The changes of cells cycle distribution caused by survivin(T34A) or survivin(N-8AA) enhanced the G(2)/M cell cycle-dependent chemosensitivity of PTX. Compared to survivin(T34A), survivin(N-8AA) preferentially to mediate the cytotoxicity of DDP and LY294002, suggesting that it may be related to the cell cycle-dependence of survivin function and to blockage of the formation of its active dimer.
研究生存素突变体-T34A(survivin(T34A))和生存素N端缺失8个氨基酸残基(survivin(N-8AA))对人卵巢癌HO-8910细胞周期分布及化疗敏感性的影响,以探讨修饰的生存素介导化疗药物诱导凋亡的作用及可能涉及的信号通路。

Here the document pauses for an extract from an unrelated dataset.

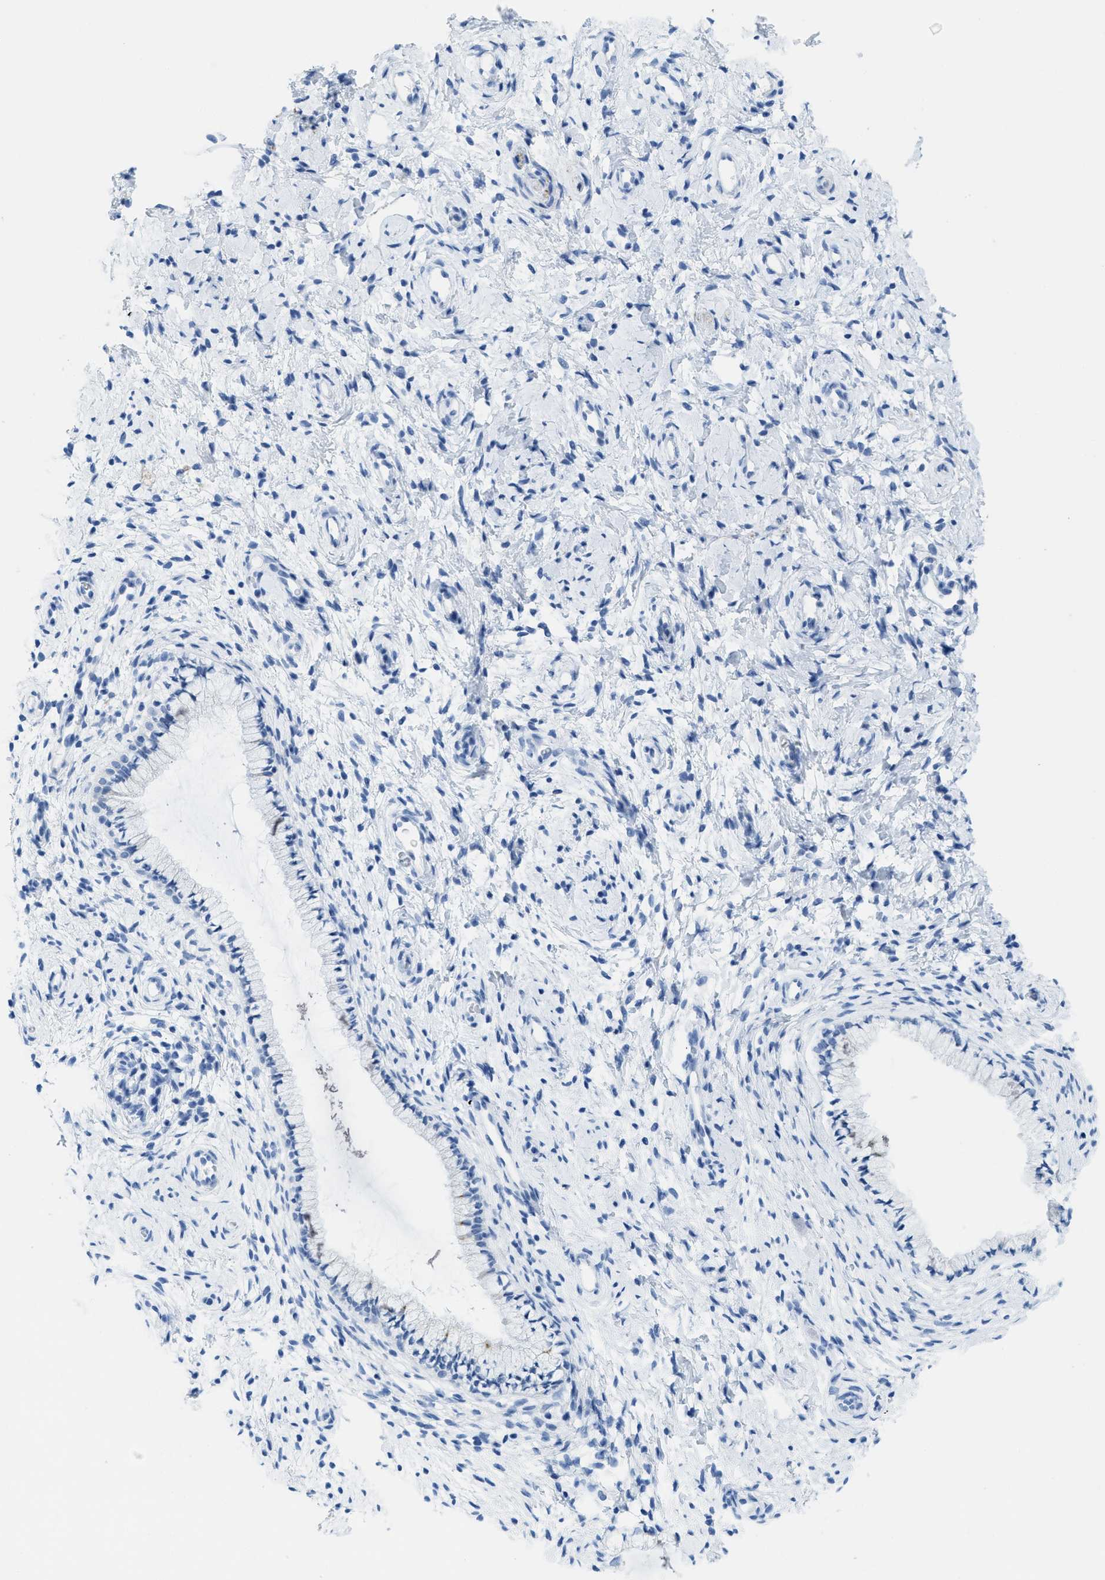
{"staining": {"intensity": "negative", "quantity": "none", "location": "none"}, "tissue": "cervix", "cell_type": "Glandular cells", "image_type": "normal", "snomed": [{"axis": "morphology", "description": "Normal tissue, NOS"}, {"axis": "topography", "description": "Cervix"}], "caption": "Immunohistochemical staining of benign human cervix exhibits no significant positivity in glandular cells.", "gene": "WDR4", "patient": {"sex": "female", "age": 72}}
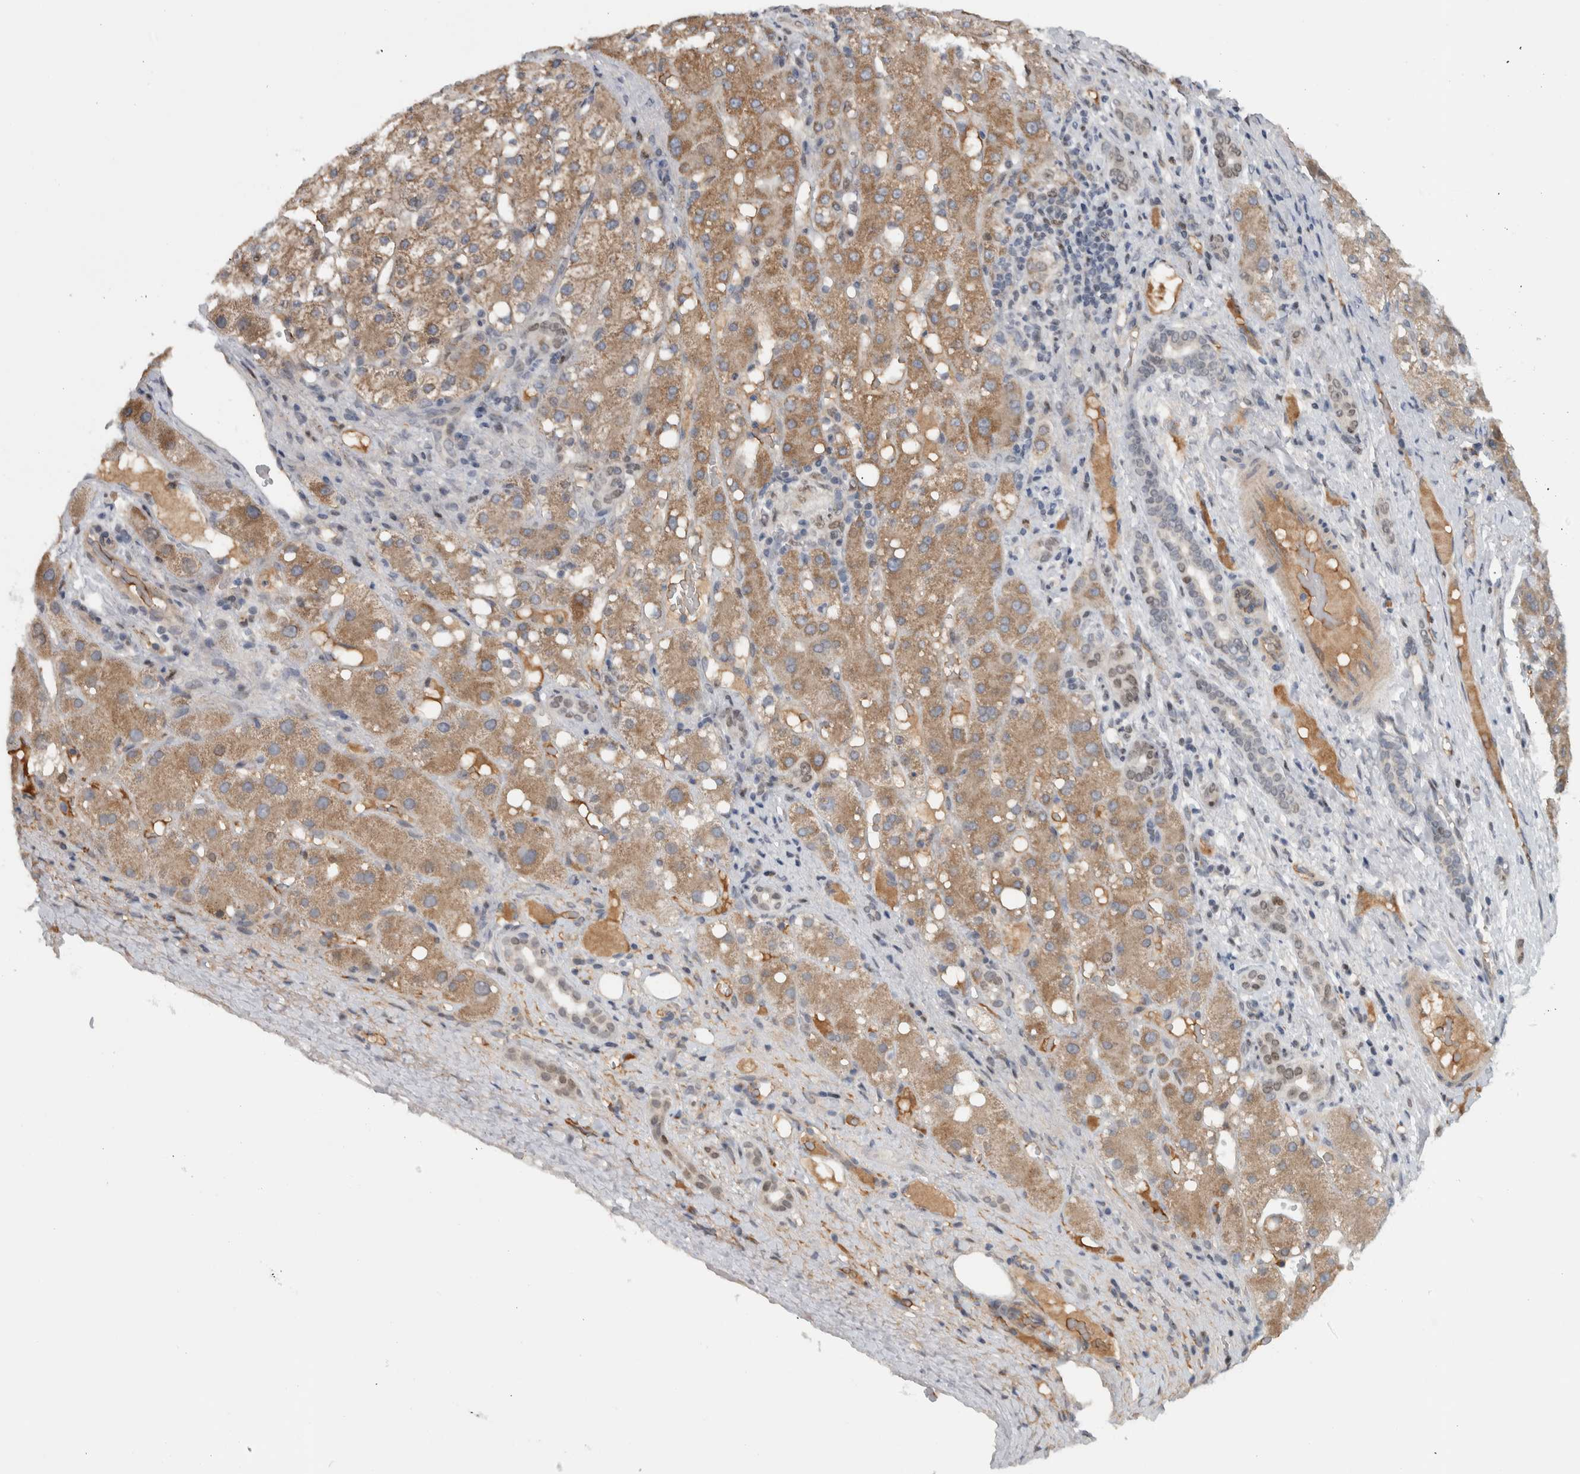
{"staining": {"intensity": "moderate", "quantity": ">75%", "location": "cytoplasmic/membranous"}, "tissue": "liver cancer", "cell_type": "Tumor cells", "image_type": "cancer", "snomed": [{"axis": "morphology", "description": "Carcinoma, Hepatocellular, NOS"}, {"axis": "topography", "description": "Liver"}], "caption": "Immunohistochemical staining of liver cancer (hepatocellular carcinoma) reveals moderate cytoplasmic/membranous protein staining in about >75% of tumor cells.", "gene": "MSL1", "patient": {"sex": "male", "age": 67}}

将分别含有野生型、survivin(T34A)和survivin(N-8AA)基因的pcDNA3.1质粒转染入HO-8910细胞,对照组为转染pcDNA3.1质粒的HO-8910细胞。采用逆转录(RT)PCR检测mRNA表达并经DNA测序鉴定;用流式细胞仪分析(FCM)检测细胞周期;采用甲基噻唑基四氮唑(MTT)法测定顺铂(DDP)、紫杉醇(PTX)和LY294002对转染细胞的生长抑制率。
(1)RT-PCR及基因组序列结果显示,生存素mRNA在转染的HO-8910细胞中稳定表达。(2)SN-HO-8910细胞中G(0)/G(1)期细胞百分比低于PC-HO-8910细胞(44.72%对49.64%,P<0.05);而G(2)/M期和S期细胞百分比高于PC-HO-8910细胞(1.06%和54.22%对0.56%和49.80%,P<0.05)。M-HO-8910细胞中G(2)/M期和S期细胞百分比低于PC-HO-8910细胞(0.16%和36.33%,P<0.05);而G(0)/G(1)期细胞百分比高于PC-HO-8910细胞(63.51%,P<0.05)。Sur-HO-8910细胞中G(0)/G(1)、G(2)/M和S期细胞分别为54.46%、0.62%和44.92%,与PC-HO-8910细胞相比无显著差异(P>0.05)。(3)Sur-HO-8910细胞中DDP和PTX的半数抑制浓度(IC(50))高于对照细胞[(20.4±6.1)对(14.4±3.9)μmol/L,(36.7±4.0)对(28.6±3.6)μmol/L;均P<0.05]。SN-HO-8910细胞中DDP和LY294002的IC(50)低于对照细胞[(7.6±1.0)对(14.4±3.9)μmol/L,(13.2±4.0)对(41.0±7.9)μmol/L;均P<0.01]。SN-HO-8910细胞中PTX的IC(50)[(37.9±4.8)μmol/L]高于对照细胞(P<0.05)。M-HO-8910细胞中DDP的IC(50)[(9.9±1.2)μmol/L]低于对照细胞(P<0.05),而M-HO-8910细胞中LY294002的IC(50)[(66.9±4.8)μmol/L]高于对照细胞(P<0.01)。
survivin(T34A)或survivin(N-8AA)引起的细胞周期分布变化增强了PTX对G(2)/M期细胞周期依赖性的化疗敏感性。与survivin(T34A)相比,survivin(N-8AA)优先介导DDP和LY294002的细胞毒性,提示这可能与生存素功能的细胞周期依赖性及活性二聚体形成受阻有关。